Enderlin countered that “government-run” does not mean poorly run. He talked about his family’s experience using Tricare, a government insurance for people in the military and their dependents.
Enderlin said the opioid crisis comes from the need for better medical care and a need to view addiction as a medical issues and not a crime.
Ferguson said 83 pieces of legislation have been passed aimed at addressing the opioid crisis.
“Addiction is a terrible, terrible thing, and it touches way too many families. We must act with compassion, and we must act in a very, very quick way,” Ferguson said. “It is destroying the fabric of our community.”
Ferguson said a major source of opioids is coming across the southern U.S. border.
Enderlin countered that people are getting opioids from doctors and pharmacies in their own communities. “We cannot blame other countries for the problems we face,” he said.
Ferguson maintained doctors will find a way to prescribe opioids if they choose to, hewing to his statements about opioids coming from Mexico.
“The amount of fentanyl that comes across that southern border is enough to kill 300 million Americans every year,” Ferguson said. “We have to be realistic to say it is coming from other places around the world.”
Ferguson and Enderlin were asked about the proper federal role in setting educational standards.
“The more you see the federal government involved in education… you begin to see failure,” Ferguson said. “We have to allow flexibility, and we have to realize that not every kid needs to go to college.”
“Local communities do have control of their schools,” Enderlin said. “What we can do is lay that foundation and give the resources they need to succeed.”
Enderlin said there should be national standards for education and that a high school diploma “counts the same – it is worth the same everywhere we go.”
Immigration is “the most divisive issue in our country,” Ferguson said. “We’re having a very visceral debate.
“If we can secure our southern border and we can eliminate the fear of deportation for the DACA kids,” the problem will be solved, Ferguson said.
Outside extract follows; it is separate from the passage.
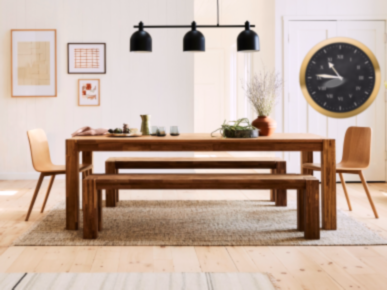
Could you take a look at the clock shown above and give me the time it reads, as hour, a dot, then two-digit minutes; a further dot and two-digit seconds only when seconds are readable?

Deferred Action for Childhood Arrivals is a program aimed at helping youngsters who came to the United States illegally.
Enderlin was critical of current practices that are kicking some immigrants out of the country, even those who have served in the U.S. armed forces. “That’s not compassionate. That’s not humane. That’s not right.”
Ferguson said immigrants must come “the right way, the legal way.” He said terrorists, gang members and drug traffickers are entering the country illegally.
“We can defend our borders, and we can retain our humanity,” Enderlin said. “The majority of people coming to this country are coming because they want to build a better life for themselves and a better life for their children.”
Enderlin also talked about care for military veterans. He said appropriate care for veterans should be provided “rather than just auctioning it off to the lowest bidder.”
“We are working every day to reform the VA,” Ferguson said.
“We need proven servant leadership representing us in Congress,” Enderlin said. “We don’t find that unity by refusing to hold public meetings. … Only one of us is actually seeking that unity that we need.”
Ferguson asked the audience to think back a few years and to remember the fear that came with the economic downturn. He pointed to economic growth.
“We’re going to keep working to make sure our country is the best place to do business,” Ferguson said.